How to get the SyntaxNode of an ISymbol using Roslyn
In this post, I’ll describe how to determine if a property is an auto-property, using its ISymbol
as the source, and not by using reflection into Roslyn which computes this information internally.
During the original development of the Uno CodeGen source generators, when building the Immutable generators (soon to be deprecated by the records feature in C# 9.0), we had to determine if a property’s backing field is generated or not.
At the time, not understanding fully the Roslyn sources, and with lack of time, we chose to go the easy and hacky route (with reflection on internal members). And like any hacky route, it always come back at your one way or another. In Roslyn 3.6, internals have changed breaking that reflection based code.
Still, we knew that it was going to break in the future so the error message was very explicit in saying that we were looking for something internal that could not be found.
How determine if a property is an auto-property
Given an IPropertySymbol
, it’s possible to get the location of the definition:
if (symbol.Locations.FirstOrDefault() is Location location)
If a symbol has no location, it generally means it’s defined outside the current compilation (e.g. in a referenced assembly).
Then we can get the actual SyntaxNode
of that location:
var node = location.SourceTree?.GetRoot()?.FindNode(location.SourceSpan);
The FindNode
method uses the location’s source span to lookup the appropriate so it can be traversed and analyzed syntactically.

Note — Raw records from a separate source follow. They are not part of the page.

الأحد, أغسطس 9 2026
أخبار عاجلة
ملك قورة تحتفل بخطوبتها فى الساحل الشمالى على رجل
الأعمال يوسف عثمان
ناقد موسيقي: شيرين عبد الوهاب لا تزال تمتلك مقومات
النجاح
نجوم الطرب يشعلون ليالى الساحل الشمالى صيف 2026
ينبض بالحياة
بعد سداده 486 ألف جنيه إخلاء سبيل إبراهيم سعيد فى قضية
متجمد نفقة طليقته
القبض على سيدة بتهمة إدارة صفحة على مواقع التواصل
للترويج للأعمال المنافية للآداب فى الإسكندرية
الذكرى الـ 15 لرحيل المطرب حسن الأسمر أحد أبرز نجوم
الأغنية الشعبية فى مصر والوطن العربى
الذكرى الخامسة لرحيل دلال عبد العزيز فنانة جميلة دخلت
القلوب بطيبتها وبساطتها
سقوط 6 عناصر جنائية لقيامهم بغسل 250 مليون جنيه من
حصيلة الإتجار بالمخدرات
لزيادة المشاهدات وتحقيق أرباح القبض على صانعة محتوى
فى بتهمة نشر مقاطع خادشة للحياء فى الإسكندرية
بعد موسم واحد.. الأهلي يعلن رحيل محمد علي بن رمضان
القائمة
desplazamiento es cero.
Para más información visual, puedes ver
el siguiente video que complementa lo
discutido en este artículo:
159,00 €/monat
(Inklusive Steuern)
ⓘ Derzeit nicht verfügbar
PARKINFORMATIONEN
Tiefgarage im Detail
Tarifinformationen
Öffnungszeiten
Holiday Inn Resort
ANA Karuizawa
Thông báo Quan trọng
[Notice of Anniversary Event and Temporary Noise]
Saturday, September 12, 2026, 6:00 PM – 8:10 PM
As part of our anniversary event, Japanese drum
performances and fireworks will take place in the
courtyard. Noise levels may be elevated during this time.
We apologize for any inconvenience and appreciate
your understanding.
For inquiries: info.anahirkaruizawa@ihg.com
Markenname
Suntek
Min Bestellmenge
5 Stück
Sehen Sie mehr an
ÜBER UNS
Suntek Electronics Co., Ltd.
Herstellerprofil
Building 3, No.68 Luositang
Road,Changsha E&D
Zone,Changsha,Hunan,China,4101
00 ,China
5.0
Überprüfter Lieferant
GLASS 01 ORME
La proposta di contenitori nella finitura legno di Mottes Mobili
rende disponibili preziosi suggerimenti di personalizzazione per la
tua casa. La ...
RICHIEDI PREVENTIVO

Note that there may not be a SourceTree for the that location either.
Once we have the node, we can analyze it:
var isExplicitProperty = node
.DescendantNodesAndSelf()
.OfType<PropertyDeclarationSyntax>()
.Any(prop =>
{
if(prop.AccessorList != null)
{
return prop.AccessorList.Accessors
.Any(a => a.Body != null || a.ExpressionBody != null);
}
// readonly arrow property declaration
return true;
});
Here’s what happens:
- The code take only the
PropertyDeclarationSyntax
nodes - Determine if there’s an accessor list (are there explicit
get
orset
keywords) - Then if there are accessors, determine if they have a body (with curly braces) or are using the arrow syntax (lambda properties).
- If there are no accessors, this means it’s a readonly property with an arrow syntax.
If this, you can know if a property is an auto-property or not.
This code is based on the actual roslyn source code for the internal IsAutoProperty property.
Wrapping up
This code is not future proof, though. Even if it’s not using internal APIs, the language will evolve and may add newer features that may break or ignore newer constructs that will appear in later versions of the language.